In a temperature inversion, however, warm air settles above cooler air, often leading to a low-lying foggy layer settling in humid areas. If the inversion is at a high enough altitude, such as in the hills or mountains, cumulus clouds can form below the band of warm air in a valley. Climbers and walkers can then find themselves above a heavenly cotton-like blanket of clouds.
Lenticular Clouds
These UFO-like, wave-shaped layered clouds tend to sit like hats on top of prominent mountain summits or ranges. Latin: Altocumulus lenticularis, 'like a lens'. They form mainly in the troposphere when the air is still and wind blows across a high landform at different heights and from the same direction. The wind causes a series of rising air waves which, if there is sufficient moisture present, can condense to form lenticular clouds.
These clouds are often a sign of high winds at altitude and their presence can forecast snow due since mountains accentuate incoming high-level precipitation ahead of a weather front.
Nacreous Clouds
Nacreous Clouds are an irridescent form of lenticular cloud and can be found downwind of mountain ranges. Forming high up in the lower stratosphere, nacreous clouds are a rare phenomenon outside of high latitudes. They mostly occur when the sun is low in polar regions, although can be spotted in the UK when the stratospheric polar vortex is displaced.

Extracted records:

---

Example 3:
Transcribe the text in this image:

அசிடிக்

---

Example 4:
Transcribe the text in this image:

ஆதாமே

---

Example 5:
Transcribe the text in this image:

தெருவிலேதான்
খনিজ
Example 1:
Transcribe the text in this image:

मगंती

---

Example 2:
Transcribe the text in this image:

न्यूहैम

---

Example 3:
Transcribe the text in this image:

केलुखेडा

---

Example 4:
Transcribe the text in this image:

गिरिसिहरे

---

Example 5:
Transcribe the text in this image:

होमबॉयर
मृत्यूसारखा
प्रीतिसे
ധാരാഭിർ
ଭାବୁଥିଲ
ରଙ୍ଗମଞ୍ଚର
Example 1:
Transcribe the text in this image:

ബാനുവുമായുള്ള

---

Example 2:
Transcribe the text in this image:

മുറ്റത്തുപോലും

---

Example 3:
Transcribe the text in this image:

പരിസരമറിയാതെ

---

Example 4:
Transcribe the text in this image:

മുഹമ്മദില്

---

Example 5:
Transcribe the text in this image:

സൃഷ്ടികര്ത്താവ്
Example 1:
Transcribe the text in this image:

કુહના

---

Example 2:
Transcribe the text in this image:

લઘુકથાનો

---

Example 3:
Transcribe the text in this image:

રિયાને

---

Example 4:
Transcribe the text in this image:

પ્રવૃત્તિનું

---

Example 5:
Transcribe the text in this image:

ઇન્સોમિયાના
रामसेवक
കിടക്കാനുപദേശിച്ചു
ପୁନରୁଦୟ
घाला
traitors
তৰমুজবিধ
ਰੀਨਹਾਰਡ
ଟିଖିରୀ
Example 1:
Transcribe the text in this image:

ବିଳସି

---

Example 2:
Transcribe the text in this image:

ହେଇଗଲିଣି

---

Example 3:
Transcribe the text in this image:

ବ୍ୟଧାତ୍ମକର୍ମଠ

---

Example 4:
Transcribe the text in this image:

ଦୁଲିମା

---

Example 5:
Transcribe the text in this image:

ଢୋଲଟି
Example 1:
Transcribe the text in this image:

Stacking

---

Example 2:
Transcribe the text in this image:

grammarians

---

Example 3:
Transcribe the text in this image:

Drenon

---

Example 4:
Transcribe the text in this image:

Task instructions: Please carry the cloud-types passage above further, picking up right after its final sentence.

The output:
The stunning irridescent colours form due to the way that the ice particles - which are far smaller than those that form more typical clouds - diffract light. Sunlight travels from below the horizon and is reflected by these clouds before dawn and after dusk. Nacreous clouds only form in temperatures below -78 °C and are not to be confused with lower-lying, thin irridescent clouds which occur more frequently but are less spectacular.
As mesmerising as they are to look at, nacreous clouds contribute to the breakdown of the Earth's protective ozone layer, as the ice crystals interact with CFC greenhouse gases in the stratosphere.
Lightning
A forecast of lightning is a sign to avoid getting up anywhere high and exposed, but there's no denying that watching an epic lightning storm from a safe place is a humbling - and err... striking - experience.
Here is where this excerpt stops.